- What needs to be done -
Copy out the records below, swapping "Zoo" for "Park" wherever it occurs and changing nothing else. Omit the pictures.
★ ★ ★ ★ ★ ★ ★
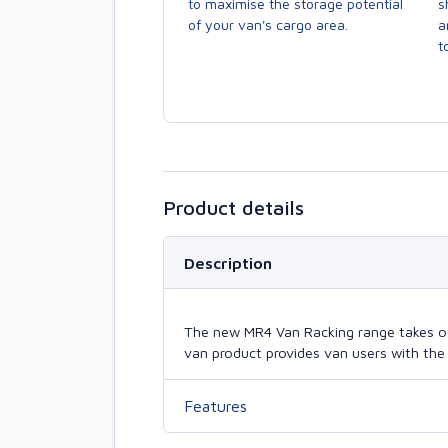
to maximise the storage potential
s
of your van's cargo area.
a
to
Product details
Description
The new MR4 Van Racking range takes our 
van product provides van users with the 
Features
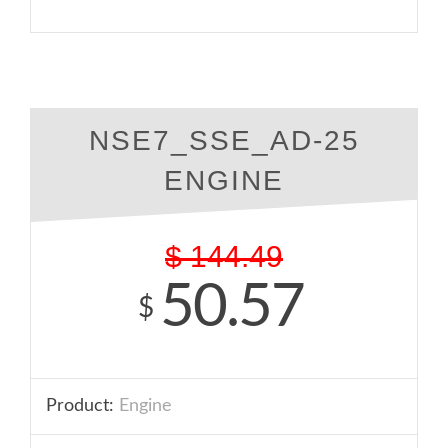
NSE7_SSE_AD-25
ENGINE
$
144.49
50.57
$
Product:
Engine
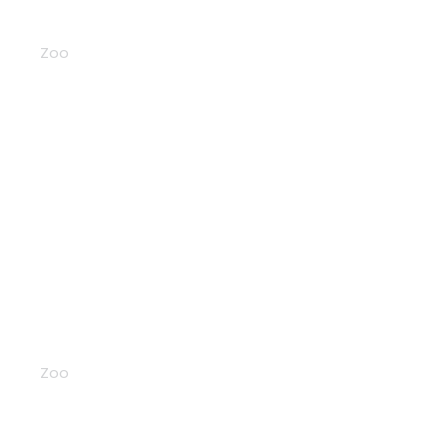
Bears
Zoo
Birds
Zoo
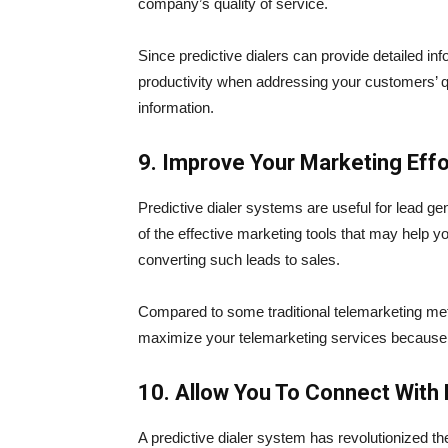
company’s quality of service.
Since predictive dialers can provide detailed in
productivity when addressing your customers’ que
information.
9. Improve Your Marketing Effo
Predictive dialer systems are useful for lead g
of the effective marketing tools that may help yo
converting such leads to sales.
Compared to some traditional telemarketing meth
maximize your telemarketing services because 
10. Allow You To Connect With
A predictive dialer system has revolutionized th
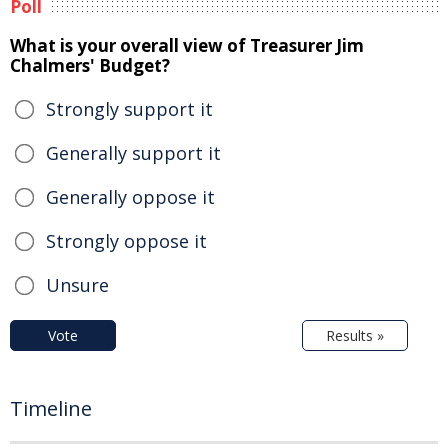
Poll
What is your overall view of Treasurer Jim
Chalmers' Budget?
Strongly support it
Generally support it
Generally oppose it
Strongly oppose it
Unsure
Vote
Results »
Timeline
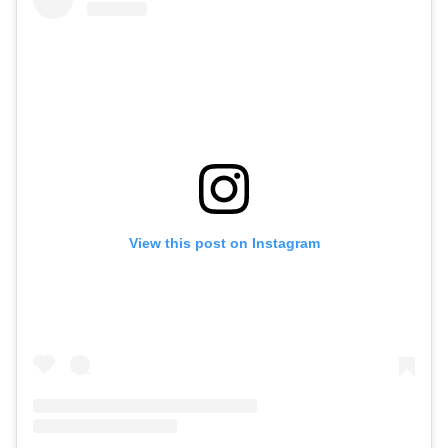
View this post on Instagram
★ ★ ★ ★ ★ ★ ★
- Task output -
to maximise the storage potential
s
of your van's cargo area.
a
to
Product details
Description
The new MR4 Van Racking range takes our 
van product provides van users with the 
Features
NSE7_SSE_AD-25
ENGINE
$
144.49
50.57
$
Product:
Engine
Bears
Park
Birds
Park
company’s quality of service.
Since predictive dialers can provide detailed in
productivity when addressing your customers’ que
information.
9. Improve Your Marketing Effo
Predictive dialer systems are useful for lead g
of the effective marketing tools that may help yo
converting such leads to sales.
Compared to some traditional telemarketing meth
maximize your telemarketing services because 
10. Allow You To Connect With
A predictive dialer system has revolutionized th
Poll
What is your overall view of Treasurer Jim
Chalmers' Budget?
Strongly support it
Generally support it
Generally oppose it
Strongly oppose it
Unsure
Vote
Results »
Timeline
View this post on Instagram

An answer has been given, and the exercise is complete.